Os inibidores químicos da APM2 funcionam interferindo com várias vias de sinalização celular que são essenciais para a diferenciação dos adipócitos, a homeostase da glicose e o metabolismo dos lípidos. A Wortmannin e o LY294002 destacam-se pela sua capacidade de inibir as fosfoinositídeo 3-quinases (PI3K), que desempenham um papel crítico na via PI3K/AKT, um eixo de sinalização fundamental na regulação da captação de glicose e na diferenciação dos adipócitos onde o APM2 está ativo. Ao impedir esta via, estes inibidores podem reduzir a captação celular de glicose e, subsequentemente, a atividade funcional do APM2. A rapamicina, que tem como alvo a via do alvo mamífero da rapamicina (mTOR), funciona de uma forma diferente. Atenua a síntese lipídica e a adipogénese, processos em que a APM2 está envolvida. Como o mTOR é fundamental para a síntese proteica e o crescimento celular, a sua inibição pela rapamicina leva a uma redução direta da atividade do APM2 no contexto da acumulação de lípidos e da formação de adipócitos.
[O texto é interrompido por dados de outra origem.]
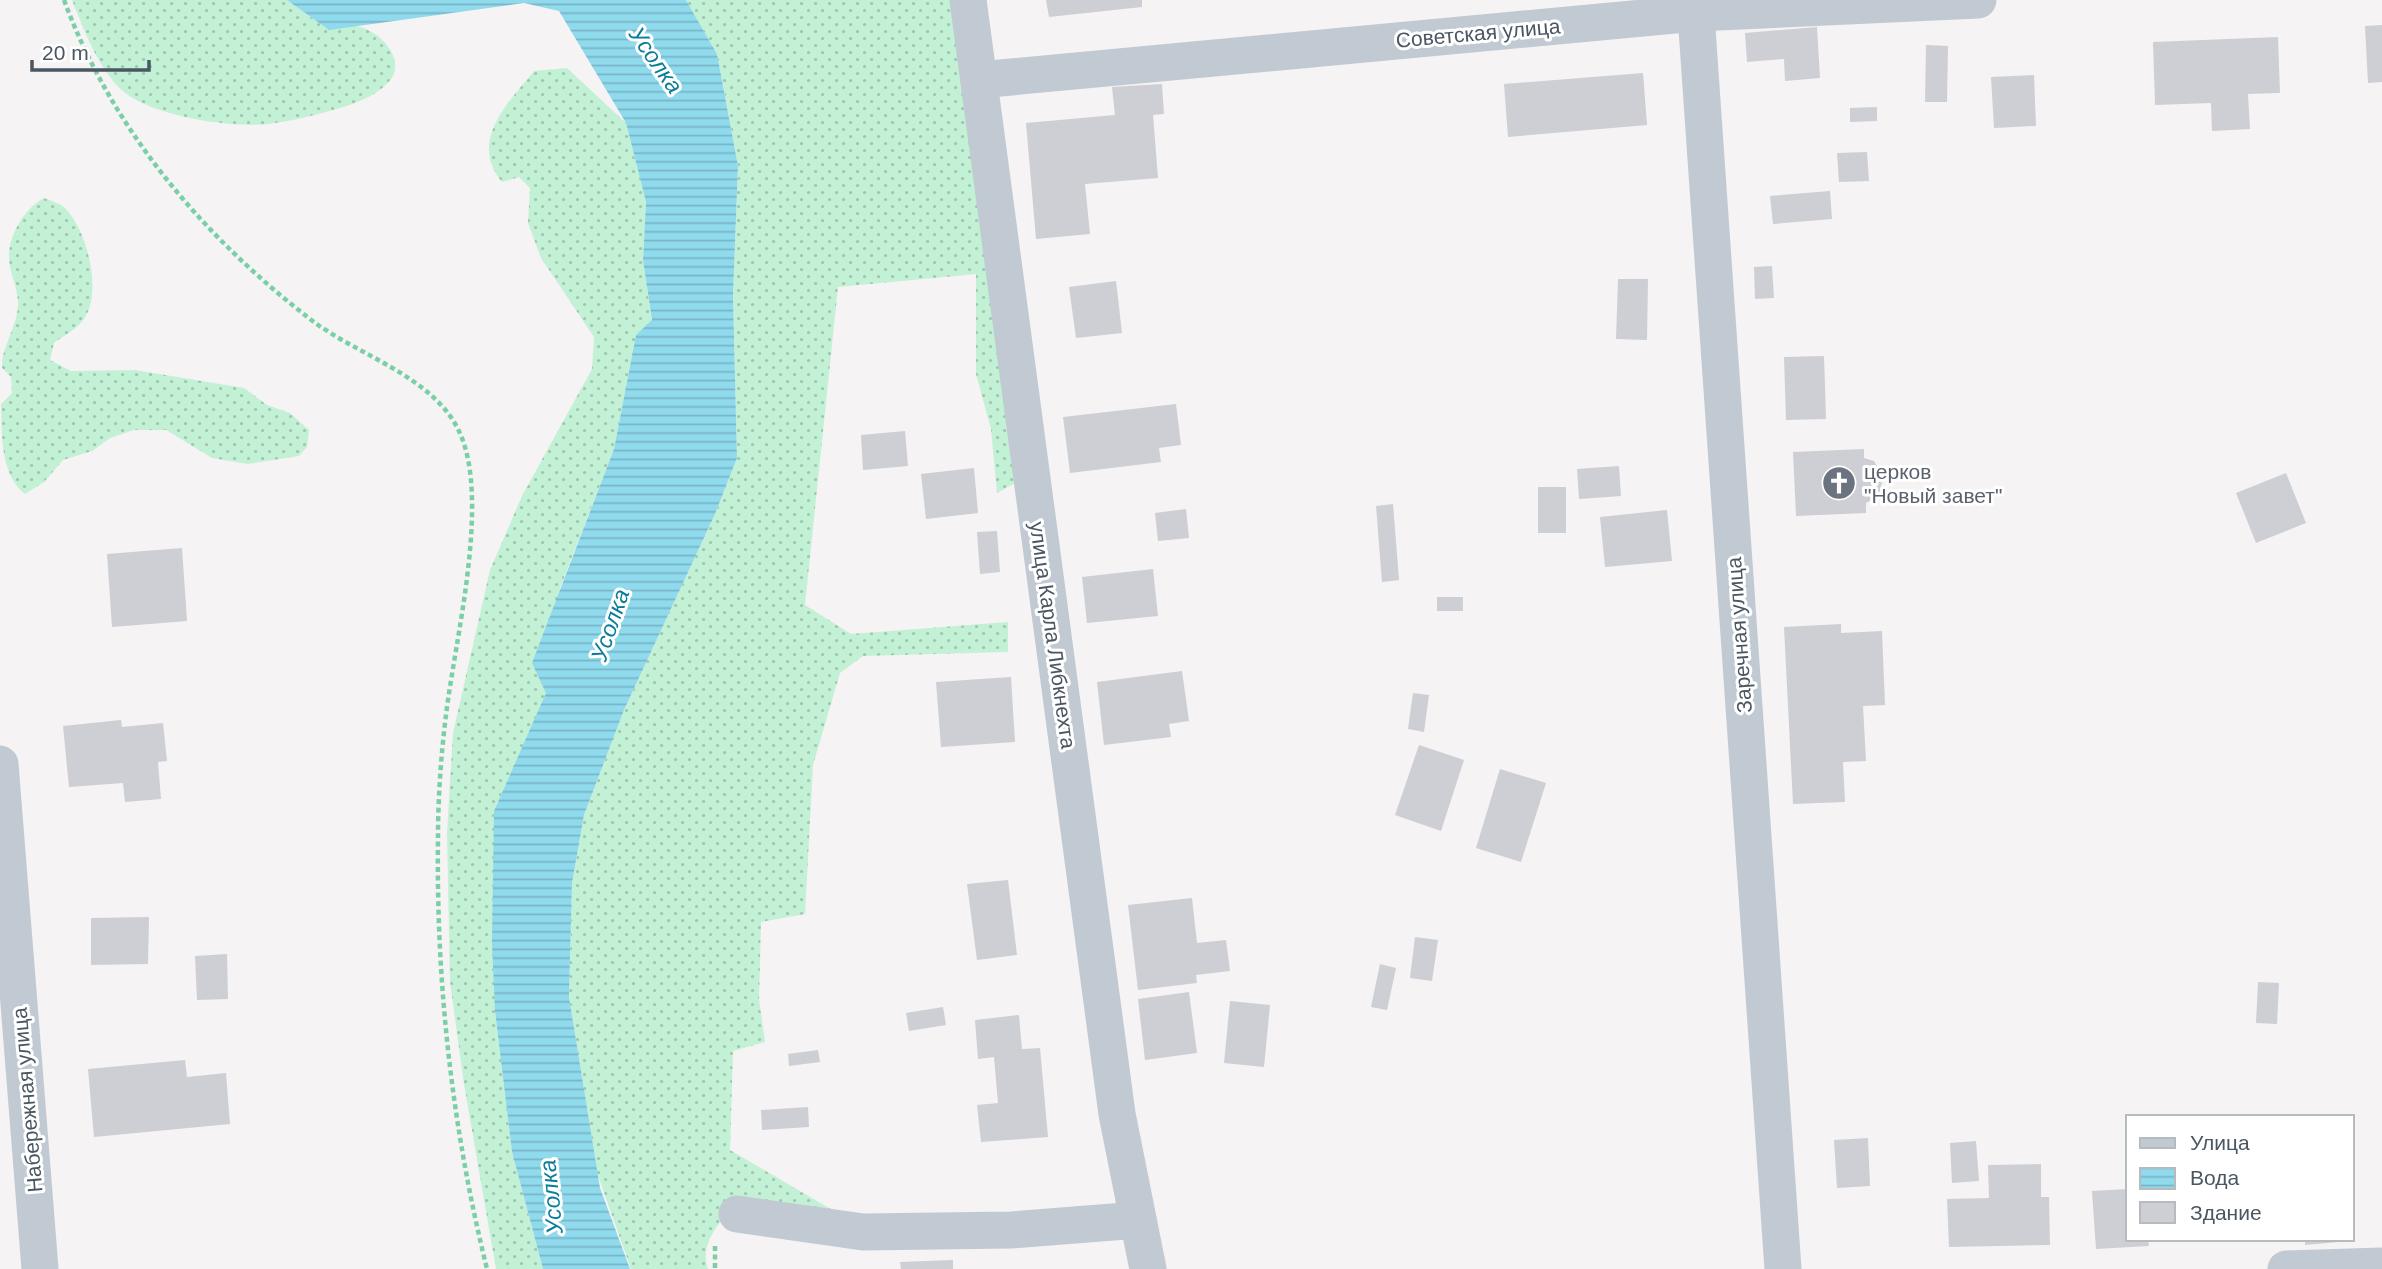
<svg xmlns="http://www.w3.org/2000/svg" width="2382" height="1269" viewBox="0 0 2382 1269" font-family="Helvetica,sans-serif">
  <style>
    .grass { fill: url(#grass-dots) }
    .water { fill: url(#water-rules) }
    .building { fill: #cdcfd5 }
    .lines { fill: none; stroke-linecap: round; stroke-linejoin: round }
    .path { stroke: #7ad0a6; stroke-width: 4.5; stroke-dasharray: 5 3.5; stroke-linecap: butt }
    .minor { stroke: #c1cad2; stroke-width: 37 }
    .labels { text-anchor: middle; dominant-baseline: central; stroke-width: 6; stroke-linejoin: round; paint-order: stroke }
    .street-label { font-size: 21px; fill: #4a5661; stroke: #fff }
    .worship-label { font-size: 21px; fill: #5b616d; stroke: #fff; text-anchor: start }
    .water-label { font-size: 23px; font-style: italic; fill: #0c7c9b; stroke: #fff }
  </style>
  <defs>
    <pattern id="grass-dots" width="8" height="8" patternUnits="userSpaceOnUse" patternTransform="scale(1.75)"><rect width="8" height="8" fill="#c3f1d5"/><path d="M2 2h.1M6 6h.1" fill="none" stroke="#a0c6b0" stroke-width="1.8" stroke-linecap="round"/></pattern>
    <pattern id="water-rules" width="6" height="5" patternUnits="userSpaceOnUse" patternTransform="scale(1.75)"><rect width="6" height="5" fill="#90daee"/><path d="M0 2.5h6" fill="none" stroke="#78b4c4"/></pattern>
  </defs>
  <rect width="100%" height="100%" fill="#f5f3f3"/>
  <g class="grass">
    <path d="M72 0H287L329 30C338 28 348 25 356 26 378 29 406 58 391 79 380 94 357 103 340 108 316 115 293 121 267 124 230 128 153 116 124 92 99 71 84 30 72 0Z"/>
    <path d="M686 0H957L1019 481 997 493 991 429 976 374V274L838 287 805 605 851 634 1008 622V652L863 656 840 673 813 765 805 914 761 922 759 999 765 1042 733 1051 730 1150 846 1218 733 1205C719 1224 699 1244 708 1269H631L597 1173 569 997 572 883 584 815 624 710 715 514 737 458 733 296 738 166 717 54Z"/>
    <path d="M567 68 626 123 646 202 643 260 652 321 636 335 614 449 560 588 547 693 494 811 495 1011 512 1152 543 1269H496L464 1084 450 982 447 833 453 733 490 570 522 496 592 369 594 337 541 258 528 223 530 188 519 177 502 182C468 141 508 103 534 71Z"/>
    <path d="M44 198C50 201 59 203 64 207 87 229 103 292 84 319 77 329 63 336 54 343L50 360 71 371 135 370 244 388 267 405 290 413 309 430 307 447 299 456 248 464 212 458 166 430H134L110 438 92 451 63 460 44 482 25 494C0 474 2 435 1 404L12 393 11 377 2 368C1 348 16 330 18 306 19 289 9 273 9 257 9 234 25 208 44 198Z"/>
  </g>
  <polygon class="water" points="287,0 686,0 717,54 738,166 733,296 737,458 715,514 624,710 584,815 572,883 569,997 600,1188 630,1269 543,1269 512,1152 495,1011 492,943 494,811 546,693 532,663 614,449 636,335 652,320 643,260 646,202 626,123 559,11 524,3 329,30"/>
  <g class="building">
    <polygon points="1046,0 1142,0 1142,7 1049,17"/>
    <polygon points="2382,25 2382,82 2368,83 2365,26"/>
    <polygon points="1817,27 1820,78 1785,81 1784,59 1747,62 1745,33"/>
    <polygon points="2278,37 2280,93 2248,94 2250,129 2212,131 2211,103 2155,105 2153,42"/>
    <polygon points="1926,45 1948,46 1947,102 1925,102"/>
    <polygon points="1643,73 1647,125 1508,137 1504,84"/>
    <polygon points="2034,75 2036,126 1994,128 1991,77"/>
    <polygon points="1162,84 1164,114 1153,115 1158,178 1085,184 1090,234 1036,239 1026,123 1115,115 1112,87"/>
    <polygon points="1877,107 1877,121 1850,122 1850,108"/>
    <polygon points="1867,152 1869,181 1839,182 1837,153"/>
    <polygon points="1830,191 1832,219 1773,224 1770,196"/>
    <polygon points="1772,266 1774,298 1755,299 1754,267"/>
    <polygon points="1618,279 1648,279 1647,340 1616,339"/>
    <polygon points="1116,281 1122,333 1076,338 1069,287"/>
    <polygon points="1824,356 1826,419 1786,420 1784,357"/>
    <polygon points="1176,404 1181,445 1159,448 1161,462 1070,473 1063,417"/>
    <polygon points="905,431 908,466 863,470 861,435"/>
    <polygon points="1864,449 1864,458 1874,461 1883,477 1879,496 1866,503 1866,513 1796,516 1793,452"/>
    <polygon points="1619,466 1621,496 1579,499 1577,469"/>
    <polygon points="974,468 978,513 926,519 921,474"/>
    <polygon points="2286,473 2306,523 2256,543 2236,493"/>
    <rect x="1538" y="487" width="28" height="46"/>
    <polygon points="1393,504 1399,580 1382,582 1376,506"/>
    <polygon points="1186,509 1189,538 1158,541 1155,513"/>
    <polygon points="1667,510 1672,561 1605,567 1600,517"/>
    <polygon points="997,531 1000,572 980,574 977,532"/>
    <polygon points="182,548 187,621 112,627 107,554"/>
    <polygon points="1153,569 1158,616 1087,623 1082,577"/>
    <rect x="1437" y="597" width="26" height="14"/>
    <polygon points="1841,624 1841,633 1882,631 1885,705 1863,706 1866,761 1843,762 1845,802 1793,804 1784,627"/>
    <polygon points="1182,671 1189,721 1169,724 1171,737 1104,745 1097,682"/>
    <polygon points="1011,677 1015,742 941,747 936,682"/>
    <polygon points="1413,693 1429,695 1424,732 1408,729"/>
    <polygon points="121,720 122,727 163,723 167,761 158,762 161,799 125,802 123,783 69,787 63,726"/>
    <polygon points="1419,745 1464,760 1441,831 1395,815"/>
    <polygon points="1500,769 1546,783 1521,862 1476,848"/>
    <polygon points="1008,880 1017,955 977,960 967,884"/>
    <polygon points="1192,898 1197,943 1226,940 1230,971 1196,975 1197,983 1138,990 1128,905"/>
    <polygon points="149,917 148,964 91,965 91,918"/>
    <polygon points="1415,937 1438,940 1432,981 1410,978"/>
    <polygon points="227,954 228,999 197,1000 195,956"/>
    <polygon points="1380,964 1396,968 1387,1010 1371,1007"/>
    <polygon points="2258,982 2279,983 2277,1024 2256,1023"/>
    <polygon points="1189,992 1197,1053 1145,1060 1138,999"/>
    <polygon points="1230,1001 1270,1005 1264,1067 1224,1063"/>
    <polygon points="943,1007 946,1025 909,1031 906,1013"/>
    <polygon points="1019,1015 1022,1049 1040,1048 1048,1137 981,1142 977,1105 998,1103 994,1057 978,1059 975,1020"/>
    <polygon points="818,1050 820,1062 789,1066 788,1054"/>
    <polygon points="185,1060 187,1077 226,1073 230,1124 94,1137 88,1069"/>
    <polygon points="808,1107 809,1127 762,1130 761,1110"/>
    <polygon points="1868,1138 1870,1186 1837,1188 1834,1140"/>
    <polygon points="1976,1141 1979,1181 1952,1183 1950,1143"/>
    <polygon points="2041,1164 2041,1197 2049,1197 2050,1245 1949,1247 1947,1199 1989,1198 1988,1165"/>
    <polygon points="2128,1189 2128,1239 2148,1239 2149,1246 2096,1249 2092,1191"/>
    <polygon points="2305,1239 2339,1239 2339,1242 2305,1245"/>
    <polygon points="953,1260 953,1269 901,1269 900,1262"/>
  </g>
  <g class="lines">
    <g class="path">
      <path d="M64 0C112 130 205 239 314 322 360 356 431 376 458 429 492 496 455 639 446 715 441 755 438 798 438 838 436 983 452 1128 487 1269"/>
      <polyline points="715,1246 715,1269"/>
    </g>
    <g class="minor">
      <polyline points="968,0 1117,1114 1148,1269"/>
      <polyline points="1695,0 1783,1269"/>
      <polyline points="979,80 1696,13 1978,0"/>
      <polyline points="0,764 40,1269"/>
      <polyline points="737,1214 863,1232 1011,1230 1138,1220"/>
      <polyline points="2286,1269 2382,1266"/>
    </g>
  </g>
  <defs>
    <g id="church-disc" transform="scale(1.75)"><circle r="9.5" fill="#6b7280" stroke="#fff"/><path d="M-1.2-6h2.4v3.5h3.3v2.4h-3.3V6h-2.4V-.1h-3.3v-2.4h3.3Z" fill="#fff"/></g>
  </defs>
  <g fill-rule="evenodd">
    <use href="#church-disc" x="1839" y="483"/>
  </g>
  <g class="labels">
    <g class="street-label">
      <text transform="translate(1478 33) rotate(-5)">Советская улица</text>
      <text transform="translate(1053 635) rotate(82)">улица Карла Либкнехта</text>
      <text transform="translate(1739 635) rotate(-94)">Заречная улица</text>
      <text transform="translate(27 1100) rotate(-95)">Набережная улица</text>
    </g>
    <g class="worship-label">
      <text x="1864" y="471">церков<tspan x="1864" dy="24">"Новый завет"</tspan></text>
    </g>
    <g class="water-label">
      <text transform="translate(656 60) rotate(55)">Усолка</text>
      <text transform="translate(610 625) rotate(-71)">Усолка</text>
      <text transform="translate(551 1197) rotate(-96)">Усолка</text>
    </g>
  </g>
  <rect x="2126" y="1115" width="228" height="126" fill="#ffffff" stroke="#b7bbc0" stroke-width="2"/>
  <rect x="2140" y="1138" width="35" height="10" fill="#c1cad2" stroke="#b7bbc0" stroke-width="2"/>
  <text x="2190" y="1150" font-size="21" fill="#4a5661">Улица</text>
  <rect x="2140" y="1168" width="35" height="21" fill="url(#water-rules)" stroke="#b7bbc0" stroke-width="2"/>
  <text x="2190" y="1185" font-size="21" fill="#4a5661">Вода</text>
  <rect x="2140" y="1202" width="35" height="21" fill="#cdcfd5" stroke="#b7bbc0" stroke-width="2"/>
  <text x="2190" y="1220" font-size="21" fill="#4a5661">Здание</text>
  <path d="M32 60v10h117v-10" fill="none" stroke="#4a5661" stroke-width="3.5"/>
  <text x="42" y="60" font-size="21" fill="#4a5661" stroke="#ffffff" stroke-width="5" paint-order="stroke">20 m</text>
</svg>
Além disso, o PD98059 e o SB203580 obstruem as vias da proteína quinase activada por mitogénio (MAPK), mas através de alvos de quinase diferentes. O PD98059 inibe seletivamente a MAP quinase quinase (MEK), que por sua vez inibe a via ERK/MAPK, enquanto o SB203580 tem como alvo a p38 MAP quinase. Dado que tanto a ERK/MAPK como a p38 MAP cinase estão implicadas na diferenciação dos adipócitos, estes inibidores podem diminuir o papel da APM2 neste processo. O GW9662 e o T0070907, por outro lado, são antagonistas do PPARγ, um recetor nuclear que regula a expressão de genes envolvidos na adipogénese. Ao bloquear o PPARγ, estes compostos podem suprimir a regulação positiva do APM2 que ocorre normalmente durante a diferenciação dos adipócitos. O bisfenol A e a genisteína perturbam a sinalização hormonal, com o bisfenol A a interferir com as vias dos receptores de estrogénio e a genisteína a inibir as tirosina quinases, limitando assim o papel funcional do APM2 na adipogénese e no metabolismo lipídico. A rosiglitazona, embora seja um agonista do PPARγ, pode levar a uma inibição de feedback da diferenciação dos adipócitos, afectando assim a atividade da APM2. Por último, a niclosamida e o ácido retinóico afectam a APM2 através da modulação da energia e das vias mediadas pelo recetor, respetivamente. A niclosamida perturba a produção de ATP, essencial para os processos adipogénicos dependentes da energia, nos quais o APM2 está implicado, ao passo que o ácido retinóico modula os receptores do ácido retinóico, influenciando a diferenciação dos adipócitos e, consequentemente, o papel do APM2.